** RECORDS TO PROCESS follows **

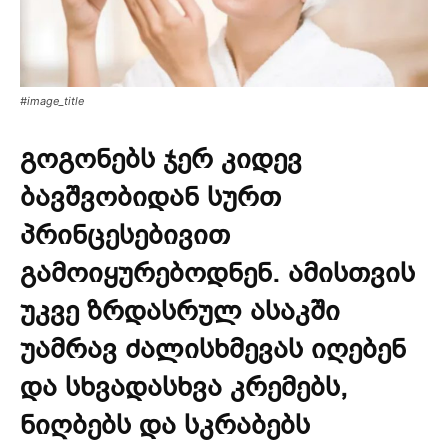
#image_title
გოგონებს ჯერ კიდევ
ბავშვობიდან სურთ
პრინცესებივით
გამოიყურებოდნენ. ამისთვის
უკვე ზრდასრულ ასაკში
უამრავ ძალისხმევას იღებენ
და სხვადასხვა კრემებს,
ნიღბებს და სკრაბებს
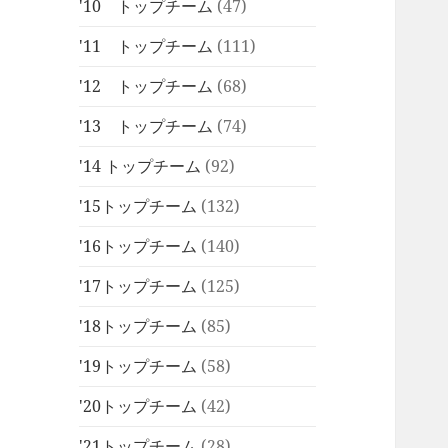
'10 トップチーム
(47)
'11 トップチーム
(111)
'12 トップチーム
(68)
'13 トップチーム
(74)
'14 トップチーム
(92)
'15トップチーム
(132)
'16トップチーム
(140)
'17トップチーム
(125)
'18トップチーム
(85)
'19トップチーム
(58)
'20トップチーム
(42)
'21トップチーム
(28)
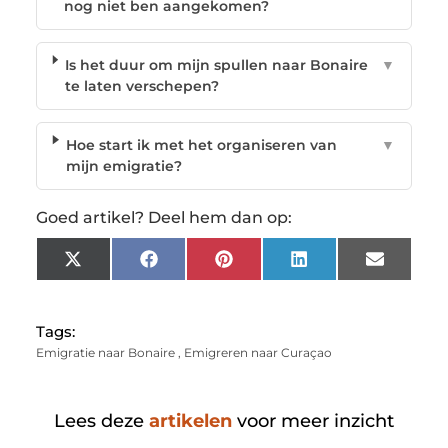
nog niet ben aangekomen?
Is het duur om mijn spullen naar Bonaire
▼
te laten verschepen?
Hoe start ik met het organiseren van
▼
mijn emigratie?
Goed artikel? Deel hem dan op:
X
Facebook
Pinterest
LinkedIn
Email
(Twitter)
Tags:
Emigratie naar Bonaire
,
Emigreren naar Curaçao
Lees deze
artikelen
voor meer inzicht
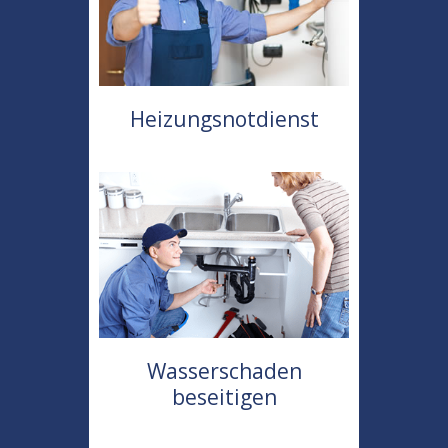
Heizungsnotdienst
Wasserschaden
beseitigen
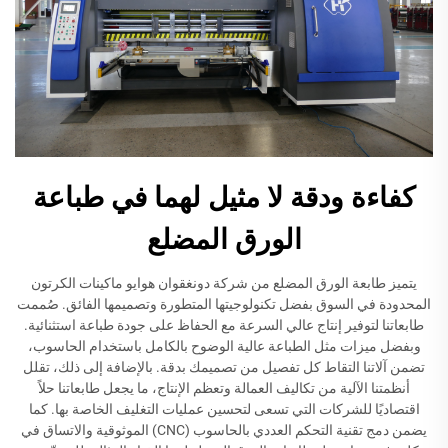
كفاءة ودقة لا مثيل لهما في طباعة
الورق المضلع
يتميز طابعة الورق المضلع من شركة دونغقوان هوايو ماكينات الكرتون
المحدودة في السوق بفضل تكنولوجيتها المتطورة وتصميمها الفائق. صُممت
طابعاتنا لتوفير إنتاج عالي السرعة مع الحفاظ على جودة طباعة استثنائية.
وبفضل ميزات مثل الطباعة عالية الوضوح بالكامل باستخدام الحاسوب،
تضمن آلاتنا التقاط كل تفصيل من تصميمك بدقة. بالإضافة إلى ذلك، تقلل
أنظمتنا الآلية من تكاليف العمالة وتعظم الإنتاج، ما يجعل طابعاتنا حلاً
اقتصاديًا للشركات التي تسعى لتحسين عمليات التغليف الخاصة بها. كما
يضمن دمج تقنية التحكم العددي بالحاسوب (CNC) الموثوقية والاتساق في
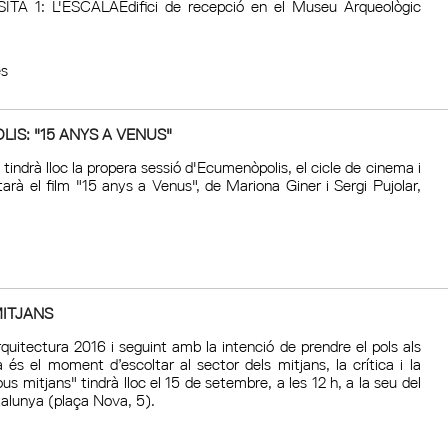
SITA 1: L'ESCALAEdifici de recepció en el Museu Arqueològic
es
IS: "15 ANYS A VENUS"
tindrà lloc la propera sessió d'Ecumenòpolis, el cicle de cinema i
arà el film "15 anys a Venus", de Mariona Giner i Sergi Pujolar,
ITJANS
quitectura 2016 i seguint amb la intenció de prendre el pols als
a és el moment d’escoltar al sector dels mitjans, la crítica i la
ous mitjans" tindrà lloc el 15 de setembre, a les 12 h, a la seu del
talunya (plaça Nova, 5).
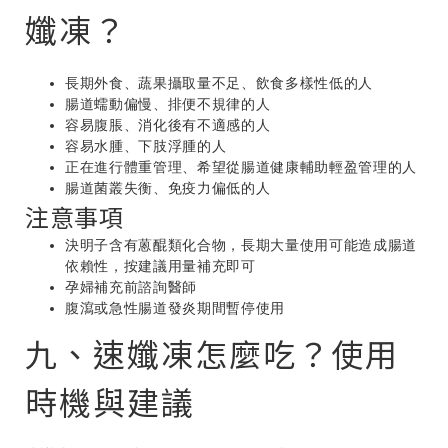
孅凍？
長期外食、蔬果攝取量不足、飲食多樣性低的人
腸道蠕動偏慢、排便不規律的人
容易腹脹、消化後有不適感的人
容易水腫、下肢浮腫的人
正在進行體重管理、希望從腸道健康輔助輕盈管理的人
腸道菌叢失衡、免疫力偏低的人
注意事項
決明子含有蒽醌類化合物，長期大量使用可能造成腸道
依賴性，按建議用量補充即可
孕婦補充前諮詢醫師
腹瀉或急性腸道發炎期間暫停使用
九、速孅凍怎麼吃？使用
時機與建議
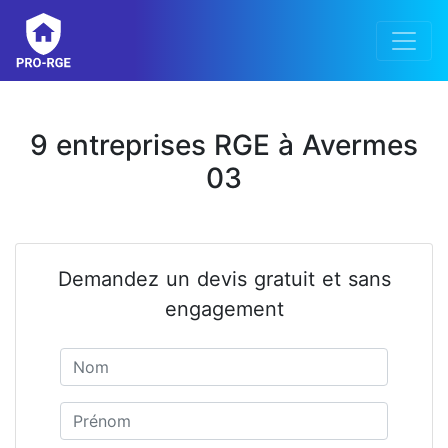
9 entreprises RGE à Avermes
03
Demandez un devis gratuit et sans
engagement
Nom
Prénom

** End of RECORDS TO PROCESS **

§ YOUR GOAL: Retype the records in full. Do not carry over the images.

§ EXERCISE RESULT:
#image_title
გოგონებს ჯერ კიდევ
ბავშვობიდან სურთ
პრინცესებივით
გამოიყურებოდნენ. ამისთვის
უკვე ზრდასრულ ასაკში
უამრავ ძალისხმევას იღებენ
და სხვადასხვა კრემებს,
ნიღბებს და სკრაბებს
'10 トップチーム
(47)
'11 トップチーム
(111)
'12 トップチーム
(68)
'13 トップチーム
(74)
'14 トップチーム
(92)
'15トップチーム
(132)
'16トップチーム
(140)
'17トップチーム
(125)
'18トップチーム
(85)
'19トップチーム
(58)
'20トップチーム
(42)
'21トップチーム
(28)
nog niet ben aangekomen?
Is het duur om mijn spullen naar Bonaire
▼
te laten verschepen?
Hoe start ik met het organiseren van
▼
mijn emigratie?
Goed artikel? Deel hem dan op:
X
Facebook
Pinterest
LinkedIn
Email
(Twitter)
Tags:
Emigratie naar Bonaire
,
Emigreren naar Curaçao
Lees deze
artikelen
voor meer inzicht
Heizungsnotdienst
Wasserschaden
beseitigen
كفاءة ودقة لا مثيل لهما في طباعة
الورق المضلع
يتميز طابعة الورق المضلع من شركة دونغقوان هوايو ماكينات الكرتون
المحدودة في السوق بفضل تكنولوجيتها المتطورة وتصميمها الفائق. صُممت
طابعاتنا لتوفير إنتاج عالي السرعة مع الحفاظ على جودة طباعة استثنائية.
وبفضل ميزات مثل الطباعة عالية الوضوح بالكامل باستخدام الحاسوب،
تضمن آلاتنا التقاط كل تفصيل من تصميمك بدقة. بالإضافة إلى ذلك، تقلل
أنظمتنا الآلية من تكاليف العمالة وتعظم الإنتاج، ما يجعل طابعاتنا حلاً
اقتصاديًا للشركات التي تسعى لتحسين عمليات التغليف الخاصة بها. كما
يضمن دمج تقنية التحكم العددي بالحاسوب (CNC) الموثوقية والاتساق في
SITA 1: L'ESCALAEdifici de recepció en el Museu Arqueològic
es
IS: "15 ANYS A VENUS"
tindrà lloc la propera sessió d'Ecumenòpolis, el cicle de cinema i
arà el film "15 anys a Venus", de Mariona Giner i Sergi Pujolar,
ITJANS
quitectura 2016 i seguint amb la intenció de prendre el pols als
a és el moment d’escoltar al sector dels mitjans, la crítica i la
ous mitjans" tindrà lloc el 15 de setembre, a les 12 h, a la seu del
talunya (plaça Nova, 5).
孅凍？
長期外食、蔬果攝取量不足、飲食多樣性低的人
腸道蠕動偏慢、排便不規律的人
容易腹脹、消化後有不適感的人
容易水腫、下肢浮腫的人
正在進行體重管理、希望從腸道健康輔助輕盈管理的人
腸道菌叢失衡、免疫力偏低的人
注意事項
決明子含有蒽醌類化合物，長期大量使用可能造成腸道
依賴性，按建議用量補充即可
孕婦補充前諮詢醫師
腹瀉或急性腸道發炎期間暫停使用
九、速孅凍怎麼吃？使用
時機與建議
9 entreprises RGE à Avermes
03
Demandez un devis gratuit et sans
engagement
Nom
Prénom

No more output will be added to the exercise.